Wednesday, February 6, 2008

You say tomato, I say...


In 1893, the Nix vs. Hedden case was brought to the US Supreme Court to address whether a tomato was a fruit or a vegetable.

The case was filed by the Nix family against Edward Hedden a collector of the port of New York. The Nix family wanted to get back duties that were paid under protest. At that time, according to the Tariff Act of 1883, tax was required to be paid on imported vegetables, not fruit.

Botanically, a tomato is a fruit because it develops from the ovary in the base of the flower, and contains the seeds of the plant. However, in 1893, the court ruled unanimously in favour of the defendant- they ruled that tomatoes were a vegetable. This decision was made because the ‘common language of the people’ refers to tomatoes as vegetables and this was the definition used in the Tariff Act.

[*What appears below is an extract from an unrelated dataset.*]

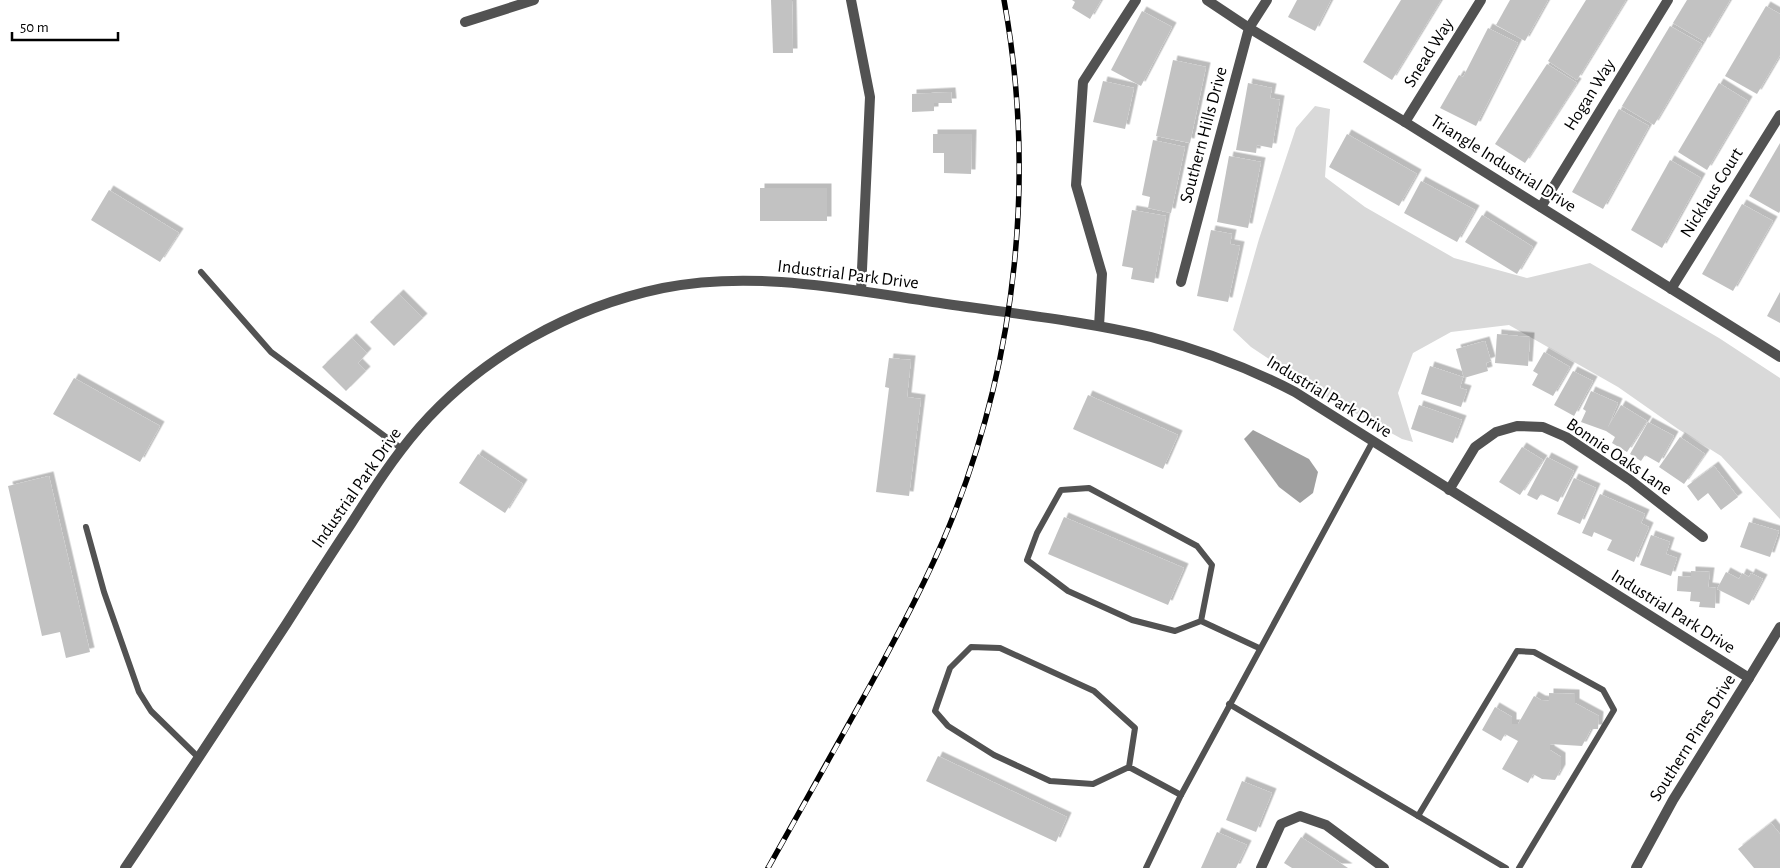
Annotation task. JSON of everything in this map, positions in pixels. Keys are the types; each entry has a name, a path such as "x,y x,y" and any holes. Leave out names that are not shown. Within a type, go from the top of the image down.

So… next time someone tries to trick you and asks you whether a tomato is a fruit or a vegetable- you tell them:
Although botanically a fruit, tomatoes are "vegetables" and not "fruit" within the meaning of the Tariff Act of 1883 based on the common meaning of those words.

In fact, in 2005, supporters in the New Jersey legislature cited Nix as a basis for a bill designating the tomato as the official state vegetable
.

Similar law suits include:
Carrot: defined to be a fruit in European Community law, for the purpose of jam classification
Toy Biz v. United States: decided that action figures of certain superheroes are legally toys, not dolls.

Aren't fun food facts fun?! :)

3 comments:

Jme said...

keep 'em coming...

Ings said...

The Encyclopedia Britannica states that tomatoes are fruits...

Sybil Hebert, RD said...

Hi Ings,
Ya, you're right. The official definition of a tomato is that it's a fruit. Actually, the Nix family used the dictionnary to try to win their case (and not have to pay tax on on their tomatoes).
However, in "regular speak", tomatoes are considered vegetables (you probably don't count your tomato sauce as a fruit serving, right? And chefs don't refer to tomatoes as fruits either).

Because of this, the Supreme Court (in 1893) ruled that although the correct definition of a tomato is a fruit, because it's considered a vegetable in our everyday lives, legally (for taxing purposes), it would be considered a vegetable.